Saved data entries
+++

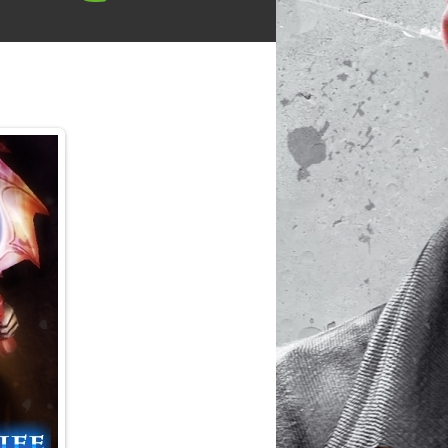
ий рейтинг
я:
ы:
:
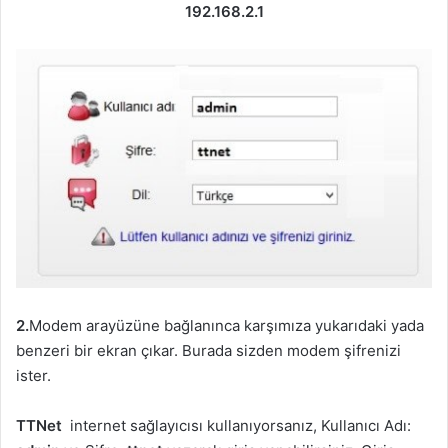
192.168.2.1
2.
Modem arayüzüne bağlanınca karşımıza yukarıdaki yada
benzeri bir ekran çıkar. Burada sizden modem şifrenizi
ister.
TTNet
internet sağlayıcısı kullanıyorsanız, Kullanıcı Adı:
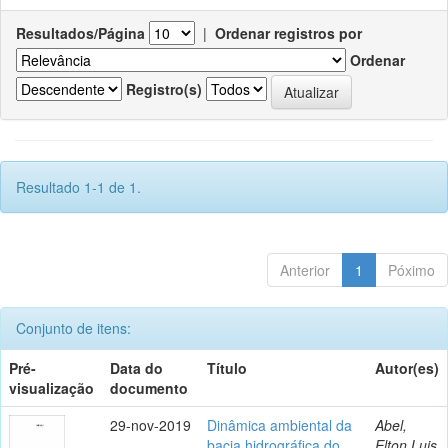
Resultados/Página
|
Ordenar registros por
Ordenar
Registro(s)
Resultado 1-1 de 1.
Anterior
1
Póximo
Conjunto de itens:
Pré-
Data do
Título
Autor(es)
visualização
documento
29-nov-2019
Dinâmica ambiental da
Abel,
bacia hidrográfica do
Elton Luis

+++

* [WHAT IS EXPECTED] Give every line of text in the rows above as a JSON list of strings, one string per line, leaving out blank lines and the pictures.

* [WRITTEN REPLY]
[
  "ий рейтинг",
  "я:",
  "ы:",
  ":",
  "192.168.2.1",
  "2.",
  "Modem arayüzüne bağlanınca karşımıza yukarıdaki yada",
  "benzeri bir ekran çıkar. Burada sizden modem şifrenizi",
  "ister.",
  "TTNet",
  "internet sağlayıcısı kullanıyorsanız, Kullanıcı Adı:",
  "Resultados/Página",
  "|",
  "Ordenar registros por",
  "Ordenar",
  "Registro(s)",
  "Resultado 1-1 de 1.",
  "Anterior",
  "1",
  "Póximo",
  "Conjunto de itens:",
  "Pré-",
  "Data do",
  "Título",
  "Autor(es)",
  "visualização",
  "documento",
  "29-nov-2019",
  "Dinâmica ambiental da",
  "Abel,",
  "bacia hidrográfica do",
  "Elton Luis"
]